_WHAT THIS TASK INVOLVES_
Please set out each line below exactly as it stands, without the images.

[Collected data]
┄┄┄┄┄┄

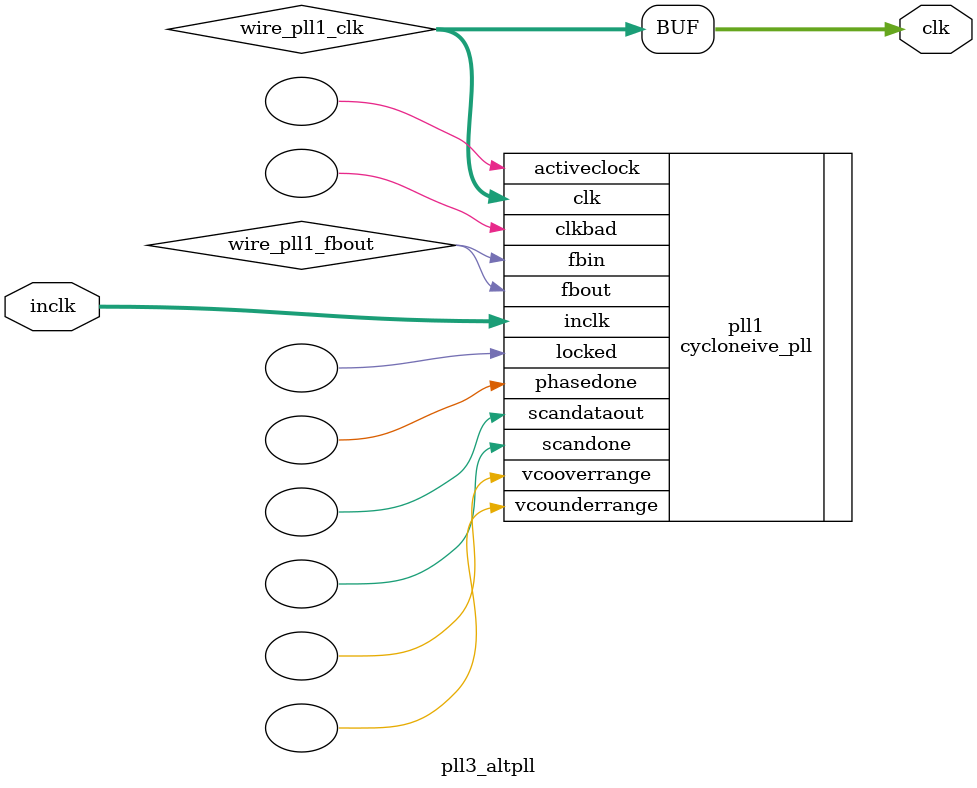
<source format=v>






//synthesis_resources = cycloneive_pll 1 
//synopsys translate_off
`timescale 1 ps / 1 ps
//synopsys translate_on
module  pll3_altpll
	( 
	clk,
	inclk) /* synthesis synthesis_clearbox=1 */;
	output   [4:0]  clk;
	input   [1:0]  inclk;
`ifndef ALTERA_RESERVED_QIS
// synopsys translate_off
`endif
	tri0   [1:0]  inclk;
`ifndef ALTERA_RESERVED_QIS
// synopsys translate_on
`endif

	wire  [4:0]   wire_pll1_clk;
	wire  wire_pll1_fbout;

	cycloneive_pll   pll1
	( 
	.activeclock(),
	.clk(wire_pll1_clk),
	.clkbad(),
	.fbin(wire_pll1_fbout),
	.fbout(wire_pll1_fbout),
	.inclk(inclk),
	.locked(),
	.phasedone(),
	.scandataout(),
	.scandone(),
	.vcooverrange(),
	.vcounderrange()
	`ifndef FORMAL_VERIFICATION
	// synopsys translate_off
	`endif
	,
	.areset(1'b0),
	.clkswitch(1'b0),
	.configupdate(1'b0),
	.pfdena(1'b1),
	.phasecounterselect({3{1'b0}}),
	.phasestep(1'b0),
	.phaseupdown(1'b0),
	.scanclk(1'b0),
	.scanclkena(1'b1),
	.scandata(1'b0)
	`ifndef FORMAL_VERIFICATION
	// synopsys translate_on
	`endif
	);
	defparam
		pll1.bandwidth_type = "auto",
		pll1.clk0_divide_by = 5000,
		pll1.clk0_duty_cycle = 50,
		pll1.clk0_multiply_by = 1,
		pll1.clk0_phase_shift = "0",
		pll1.compensate_clock = "clk0",
		pll1.inclk0_input_frequency = 20000,
		pll1.operation_mode = "normal",
		pll1.pll_type = "auto",
		pll1.lpm_type = "cycloneive_pll";
	assign
		clk = {wire_pll1_clk[4:0]};
endmodule //pll3_altpll
//VALID FILE

</source>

┄┄┄┄┄┄

_EXPECTED OUTPUT_
<source format=v>






//synthesis_resources = cycloneive_pll 1 
//synopsys translate_off
`timescale 1 ps / 1 ps
//synopsys translate_on
module  pll3_altpll
	( 
	clk,
	inclk) /* synthesis synthesis_clearbox=1 */;
	output   [4:0]  clk;
	input   [1:0]  inclk;
`ifndef ALTERA_RESERVED_QIS
// synopsys translate_off
`endif
	tri0   [1:0]  inclk;
`ifndef ALTERA_RESERVED_QIS
// synopsys translate_on
`endif

	wire  [4:0]   wire_pll1_clk;
	wire  wire_pll1_fbout;

	cycloneive_pll   pll1
	( 
	.activeclock(),
	.clk(wire_pll1_clk),
	.clkbad(),
	.fbin(wire_pll1_fbout),
	.fbout(wire_pll1_fbout),
	.inclk(inclk),
	.locked(),
	.phasedone(),
	.scandataout(),
	.scandone(),
	.vcooverrange(),
	.vcounderrange()
	`ifndef FORMAL_VERIFICATION
	// synopsys translate_off
	`endif
	,
	.areset(1'b0),
	.clkswitch(1'b0),
	.configupdate(1'b0),
	.pfdena(1'b1),
	.phasecounterselect({3{1'b0}}),
	.phasestep(1'b0),
	.phaseupdown(1'b0),
	.scanclk(1'b0),
	.scanclkena(1'b1),
	.scandata(1'b0)
	`ifndef FORMAL_VERIFICATION
	// synopsys translate_on
	`endif
	);
	defparam
		pll1.bandwidth_type = "auto",
		pll1.clk0_divide_by = 5000,
		pll1.clk0_duty_cycle = 50,
		pll1.clk0_multiply_by = 1,
		pll1.clk0_phase_shift = "0",
		pll1.compensate_clock = "clk0",
		pll1.inclk0_input_frequency = 20000,
		pll1.operation_mode = "normal",
		pll1.pll_type = "auto",
		pll1.lpm_type = "cycloneive_pll";
	assign
		clk = {wire_pll1_clk[4:0]};
endmodule //pll3_altpll
//VALID FILE

</source>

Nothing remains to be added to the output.